Friday, October 25, 2013

I found myself today.

Speaking with students, professors, and in general, people, lately; I've returned to a conclusion of moving proportions.

I noticed that short phrases, quips, connectors lead my current and future understanding of how beautifully our interactions fuse what is and what is to come. As an example... yesterday in a group counseling class we discussed the use of the phrase, "I'm sorry." 

Within the context of empathy, "I'm sorry" functions in a variety of ways. When spoken sincerely, "I'm sorry" acts as a catalyst for connection between parties. In other forms, the phrase leads to a promulgation of avoidance. Fear, pain, and shame top the list of motivators for disconnected use of these words. From within, subtlety becomes reality: collective and individual reality.

Courage --> Vulnerability --> Trust --> Confrontation

Many anxieties and depressions stem from a deep sense of shame. Often conditioned, sometimes through the cognitive self, shame acts as a even-weighted slammer to the pogs of life experience. Brene Brown speaks eloquently about the courage associated with vulnerability. 


Vacuuming empathy potentials, self-judgement stealthily creeps and jabs our awareness of ourselves; often leaving a survivalistic shield of defense up to the world. Freud called this phenomenon "defense mechanisms." 

As we evolve towards higher consciousness, awareness, and creativity together; we must not forget to gently foster self-compassion in the side-car of our speedy existence.

"Be a best friend to yourself"

"You are in control of your perspective"

"Control is relative"

"Through challenge; opportunity"

"In each breath, an evolution"

"I am as we are"

"Change changes"

Courage --> Vulnerability --> Trust --> Confrontation

Tuesday, October 8, 2013

Truth & Beauty

Lucy Grealy's Truth and Beauty confronts the truth about beauty... or is it the beauty about truth?

At times, I yearn for understanding truth: and then I feel it. At others, beauty peeks its head out from under a fallen leaf, and I am comforted. My understanding and passion for experiencing truth and beauty lie together in a bed sewn of patience, love, and wisdom. Without acquiescing the cynic within, I experience life's moments with an unfolding and dynamic conceptualization of what it means (to me) to live with, through, and in these idea-manifestations. Un-truth is to truth as ugliness is to beauty. I argue now that un-truths have truthful aspects as ugly-perceived exudes beauty. The question behind truth is whether or not it is begotten from a singular root or perceived through the variety of senses that species with "thought" conceive. Again, in my experience, it is both. Ideas are not essentially exclusionary to me: rather, ecological and interconnected. If I believe there are ultimate truths, then it is a level of reality for me.
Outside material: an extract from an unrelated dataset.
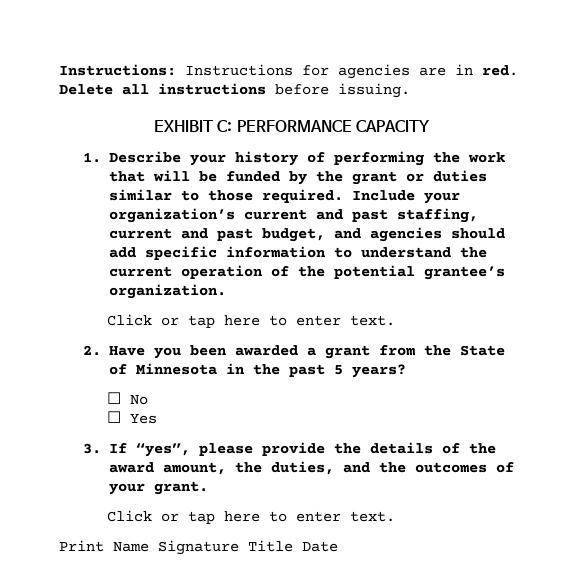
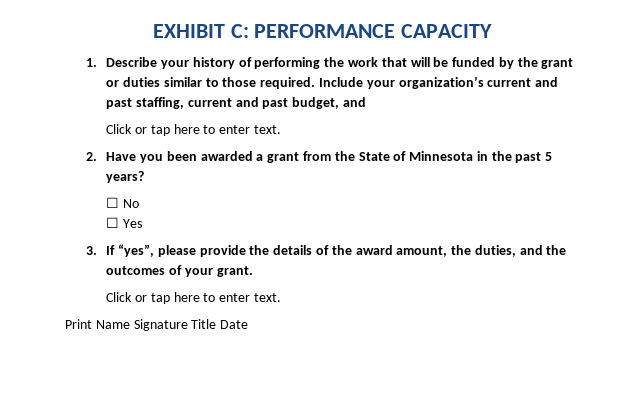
[59,64,518,79] [59,83,410,98] Instructions: Instructions for agencies are in red. Delete all instructions before issuing. // -> (152, 31) none
[369,227,505,242] [108,246,487,260] [108,265,505,280] [108,284,226,299] agencies should add specific information to understand the current operation of the potential grantee’s organization. -> (367, 102) none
When we experience truth, you and I... does the context in which the experience occurs influence us towards a singular moment, or rather separate perceptions of that moment? I posit that the intention of those people involved in an experienced moment supports the foundation of which singular truth is constructed. In this sense, if I am living on an island and experience pain (i.e. stepping on a coral in the ocean), this pain is a real, tangible, honest moment that no one else experiences on the island. If, by chance, a visitor views my pain, how much can s/he emphathize with this pain?

I suppose empathy and experience live under the same roof in the understanding I hope to communicate. If someone shares with me a story that is "true" to them, I can choose to engage myself in that truth. Whether or not the truth that person shared is "true" to someone else (e.g. perhaps the other experienced the "truth" through a different mechanism) influences that "truth" on a variety of levels. Again, intention influences truth. Weaved winding-ly through a web of individual and collective cognition, truth and beauty are inclusionary in nature. Wherever and however you experience truth and beauty in this world, you have a choice. A glass is half full of water: half full of air.